Alternatives and complementary tools​

  • Quick Access / Pinned locations: For navigation, Quick Access and pinned folders in Explorer help reduce the need to send files.
  • PowerToys and File Explorer add‑ins: Microsoft PowerToys (Image Resizer, PowerRename) add right‑click features for image resizing and renaming but don’t replace the simple routing flexibility of Send To. Use them in combination: PowerToys for file transformations, Send To for routing.
  • Shell extensions (SendToSendTo, Send To Toys): Third‑party utilities can add GUI conveniences for editing Send To, but they add another maintenance dependency and potential security risk. If you prefer UI tools, choose well‑maintained, reputable projects and verify installers.

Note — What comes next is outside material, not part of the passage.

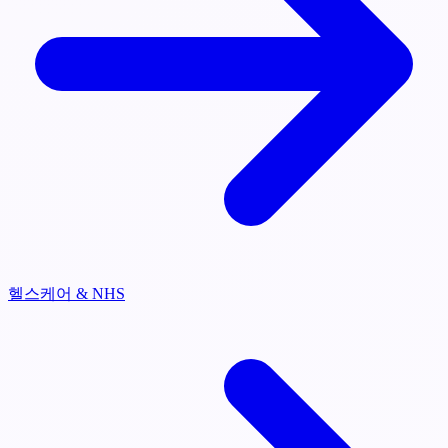
헬스케어 & NHS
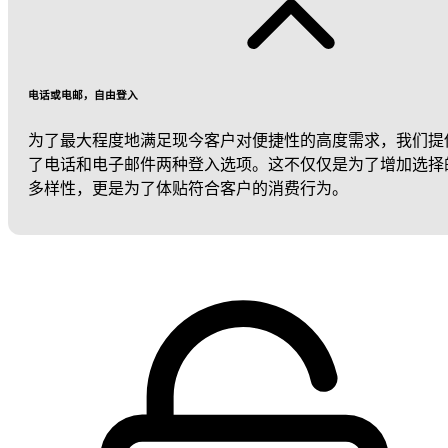
电话或电邮，自由登入
为了最大程度地满足现今客户对便捷性的高度需求，我们提
了电话和电子邮件两种登入选项。这不仅仅是为了增加选择
多样性，更是为了体贴符合客户的消费行为。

Historical context (short timeline)​

  • Windows 95 / 98 / XP: Send To established as a light shell extension mechanism to speed file transfers and application routing. Vintage forum discussions and early how‑tos reference it as a key right‑click utility.
  • Windows 7 → Windows 10: The feature continued to be useful and well documented in tutorials and community posts.
  • Windows 11: UI redesign buried the classic menu behind “Show more options,” but the SendTo folder and behavior were preserved in the KnownFolders API. Users need to access the legacy menu to see it unless they alter registry/UI behavior.

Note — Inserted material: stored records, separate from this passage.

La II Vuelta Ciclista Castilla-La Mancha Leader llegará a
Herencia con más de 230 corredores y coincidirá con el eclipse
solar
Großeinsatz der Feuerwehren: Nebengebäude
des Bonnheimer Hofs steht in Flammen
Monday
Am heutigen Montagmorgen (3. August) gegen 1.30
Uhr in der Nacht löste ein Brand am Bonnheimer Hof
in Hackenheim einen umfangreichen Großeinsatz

Verdict — when to use Send To and when not to​

Use Send To when:
  • You want a no‑friction, per‑user way to route files to recurring targets (project folders, cloud sync folders, simple scripts).
  • You need a quick way to open files in a non‑default application without changing system associations.
  • You prefer a low‑overhead customization that’s reversible by deleting a shortcut.
Avoid relying on Send To for:
  • Critical, enterprise‑wide automation that must work identically across all devices without provisioning (it’s per‑user and can be fragile).
  • Any workflow where security or code signing is mandatory — require signed binaries and vetted scripts.
  • Situations where the UI surface must be discoverable for non‑technical users; unless you train them, Send To is hidden behind legacy menu access in Windows 11.

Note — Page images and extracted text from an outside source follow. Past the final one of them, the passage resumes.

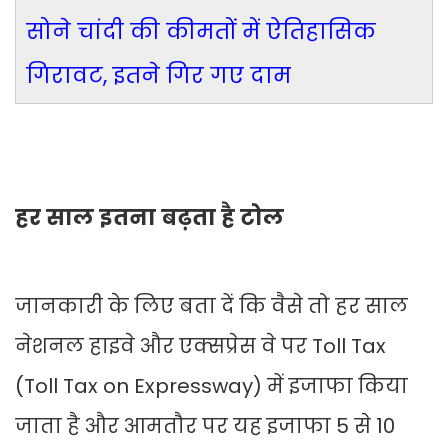
सोने चांदी की कीमतों में ऐतिहासिक
गिरावट, इतने गिर गए दाम
हर साल इतना बढ़ता है टोल
जानकारी के लिए बता दें कि वैसे तो हर साल
नेशनल हाइवे और एक्‍सप्रेस वे पर Toll Tax
(Toll Tax on Expressway) में इजाफा किया
जाता है और आमतौर पर यह इजाफा 5 से 10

Final recommendations and a short checklist​

  • Try it: Press Windows + R, type shell:sendto, and add three shortcuts to folders or apps you use daily. Use it for a week and measure time saved.
  • Script responsibly: If you add scripts, log their output to a known location and test on copies of data first.
  • Secure your shortcuts: Prefer shortcuts to signed executables or to trusted scripts stored in a protected folder.
  • Document for users: If you add SendTo entries for teammates, share simple instructions and include the exact path to shell:sendto.
  • For IT admins: Deploy SendTo items during provisioning if you need consistency, and use signed scripts plus endpoint protection to mitigate risk.

Windows’ Send To is a classic example of a low‑visibility feature with outsized utility. It costs almost nothing to try, it’s reversible, and it integrates directly with the shell in a way modern add‑ons rarely match: no install, no extra permissions, and immediate effect. But it’s not magic — it’s a user‑level shortcut system that requires basic scripting hygiene and attention to security if you plan to automate. For power users who value quick, pragmatic gains in daily file handling, spending five minutes customizing shell:sendto yields a simple, enduring productivity payoff.